[Dataset excerpts]
┄┄┄┄┄┄
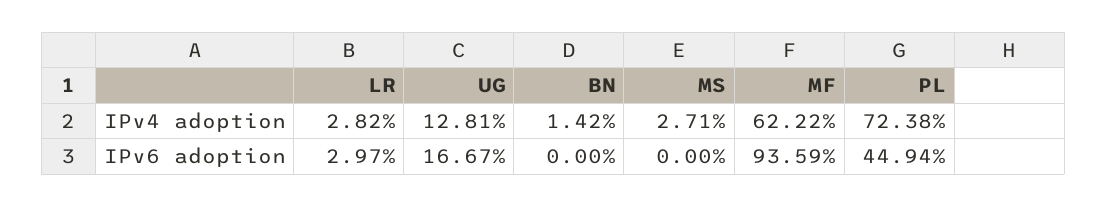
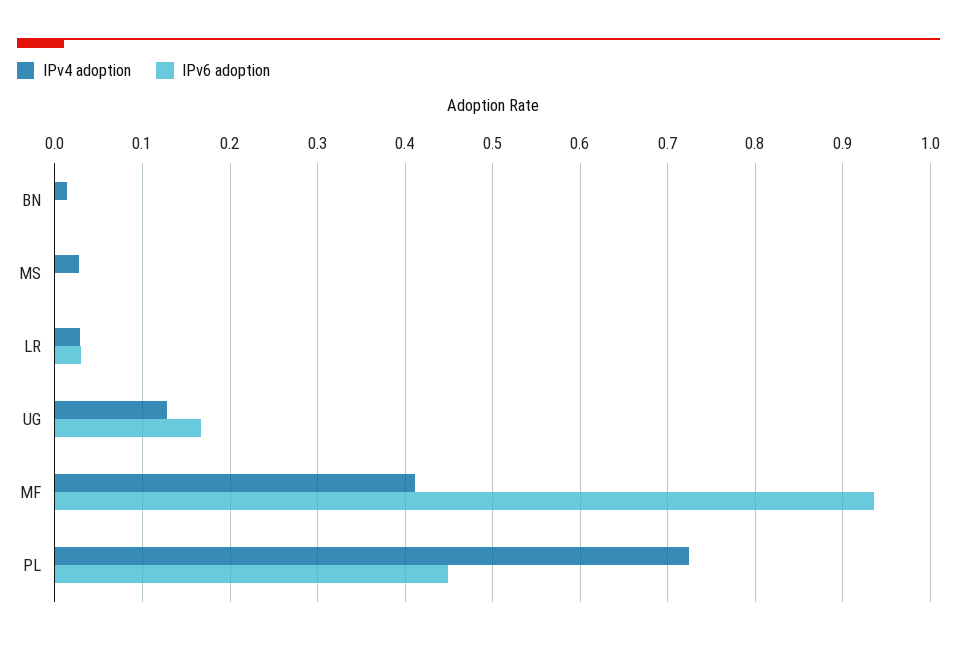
IPv4 adoption, MF: 0.6222 -> 0.41

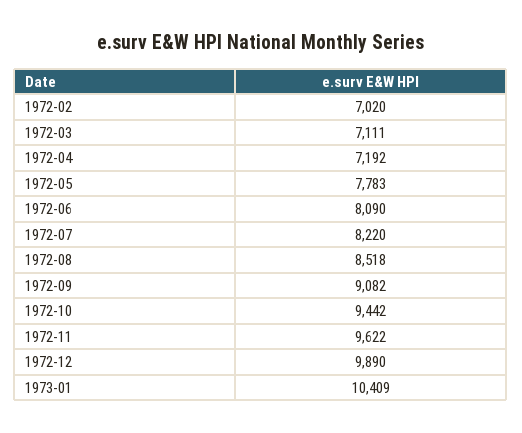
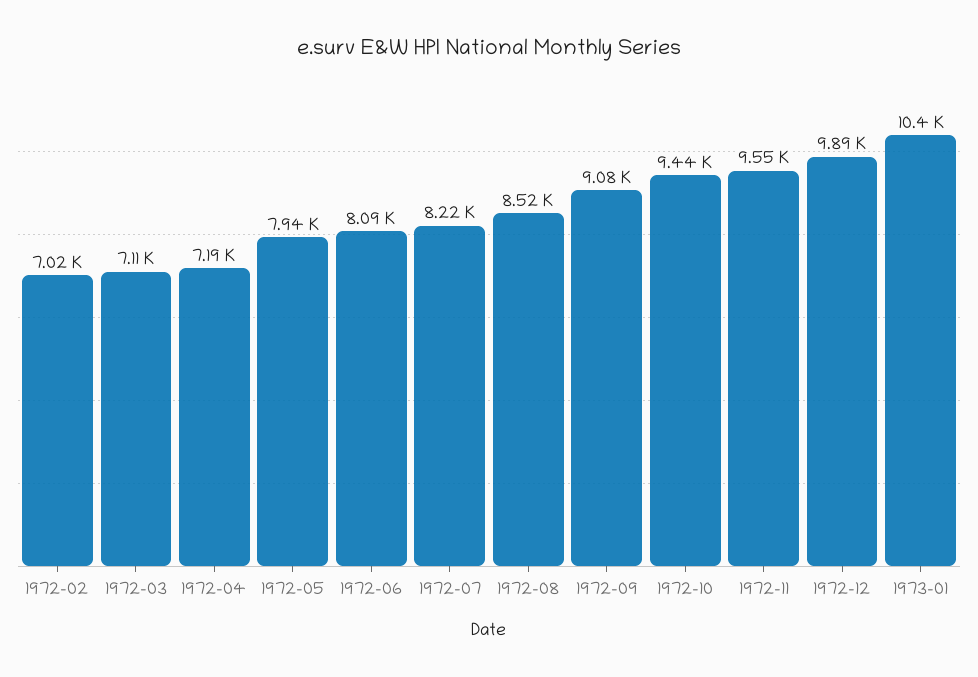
1972-05: 7783 -> 7940
1972-11: 9622 -> 9550

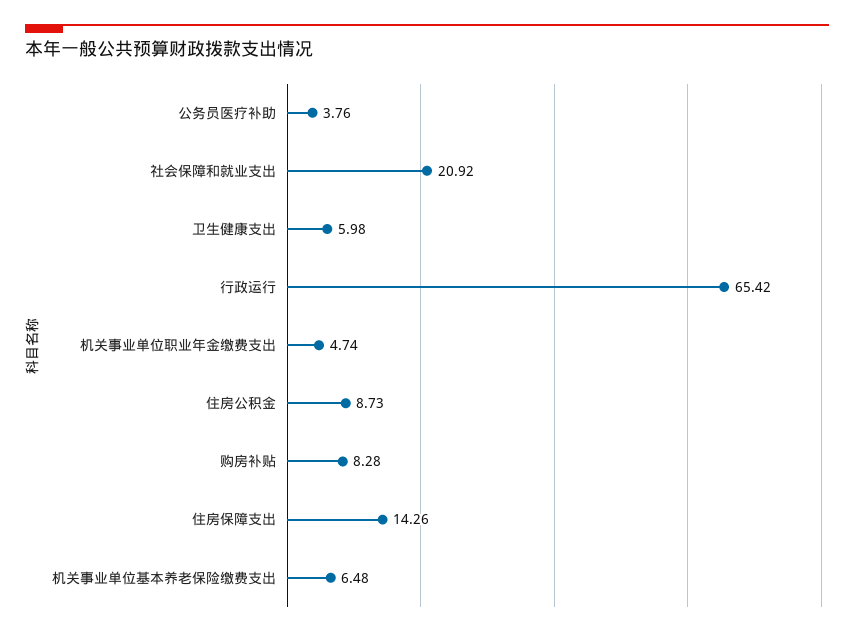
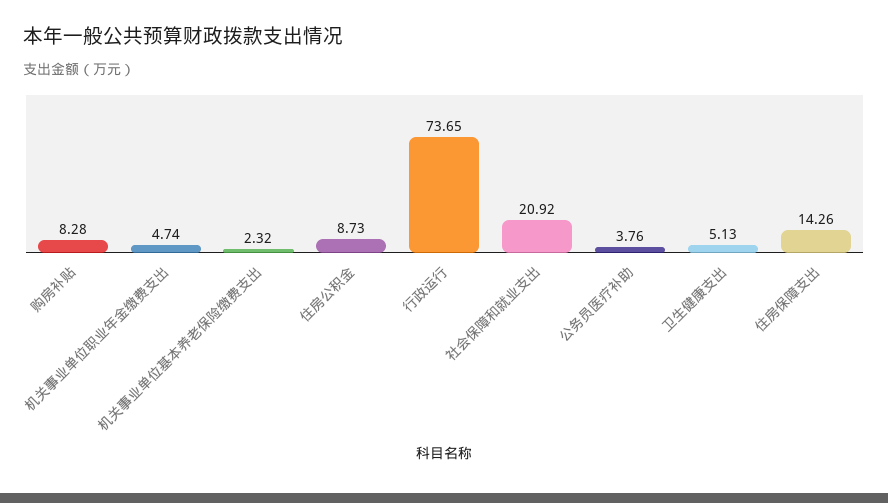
卫生健康支出: 5.98 -> 5.13
行政运行: 65.42 -> 73.65
机关事业单位基本养老保险缴费支出: 6.48 -> 2.32

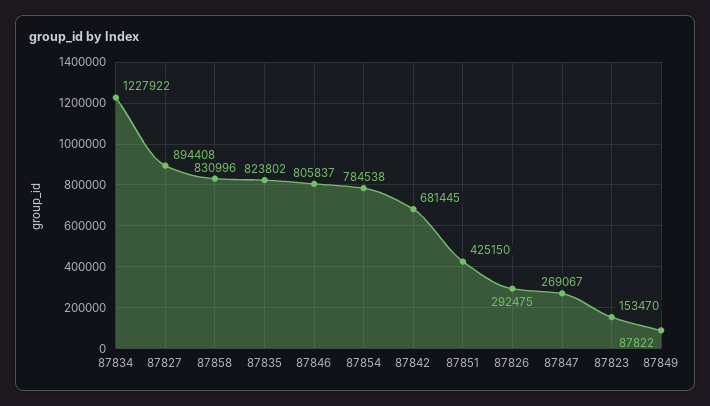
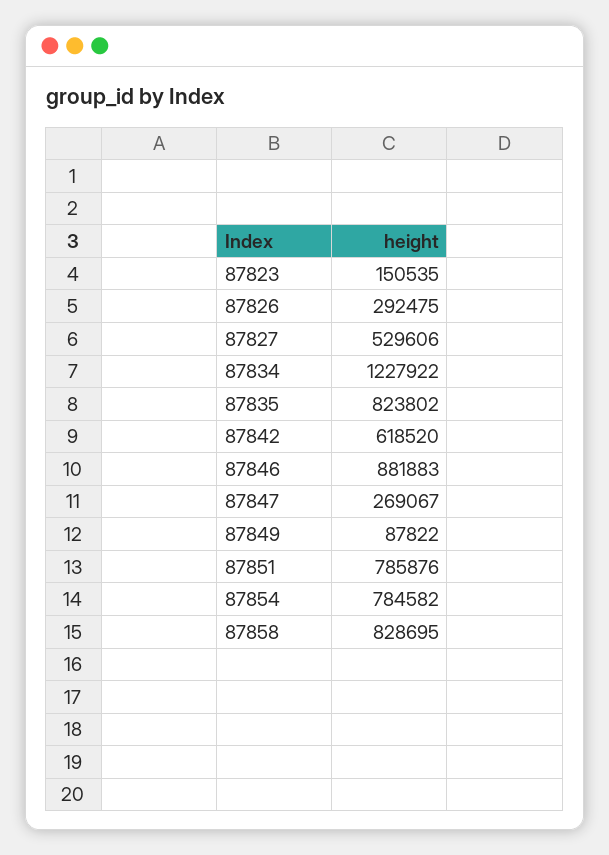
87827: 894408 -> 529606
87858: 830996 -> 828695
87846: 805837 -> 881883
87854: 784538 -> 784582
87842: 681445 -> 618520
87851: 425150 -> 785876
87823: 153470 -> 150535

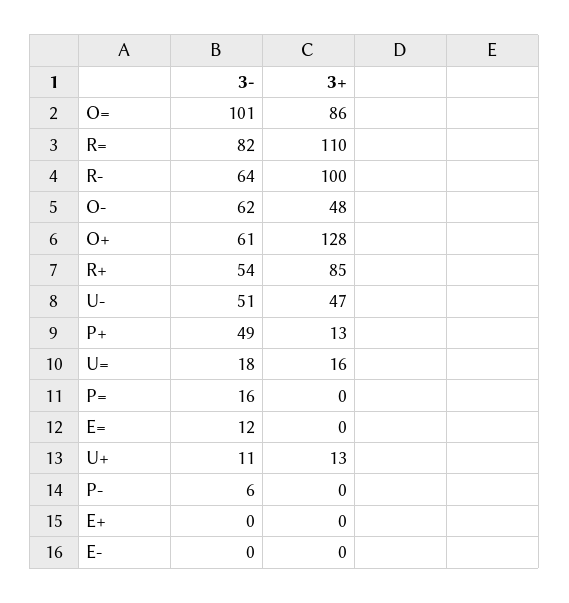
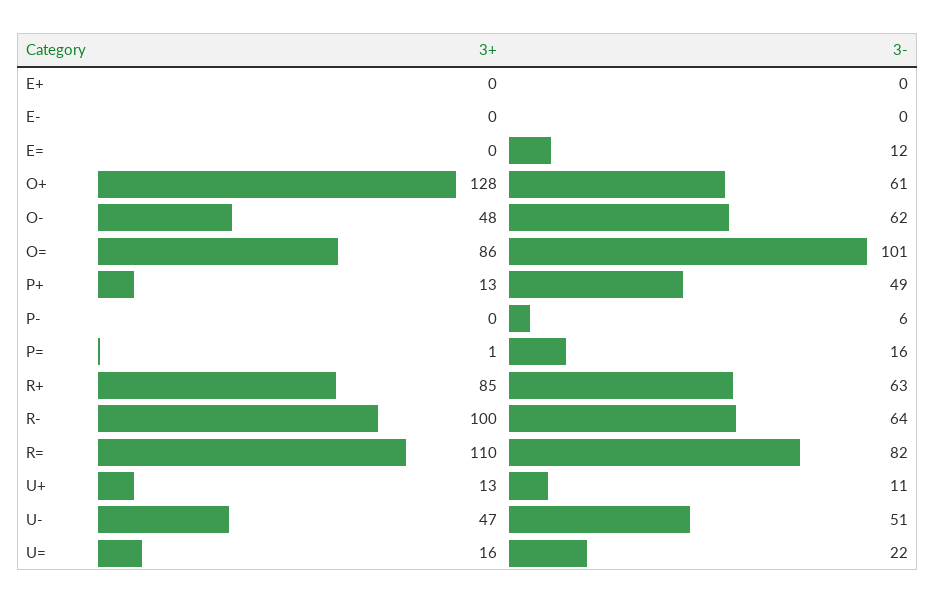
3-, R+: 54 -> 63
3-, U=: 18 -> 22
3+, P=: 0 -> 1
┄┄┄┄┄┄
▶ **WHAT YOU HAVE TO DO**
Leave out the pictures, and retype exactly the lines from the one containing "机关事业单位基本养老保险缴费支出: 6.48 -> 2.32" through the last line of the data above, no more and no less.

▶ **OUTPUT BELOW**
机关事业单位基本养老保险缴费支出: 6.48 -> 2.32

87827: 894408 -> 529606
87858: 830996 -> 828695
87846: 805837 -> 881883
87854: 784538 -> 784582
87842: 681445 -> 618520
87851: 425150 -> 785876
87823: 153470 -> 150535

3-, R+: 54 -> 63
3-, U=: 18 -> 22
3+, P=: 0 -> 1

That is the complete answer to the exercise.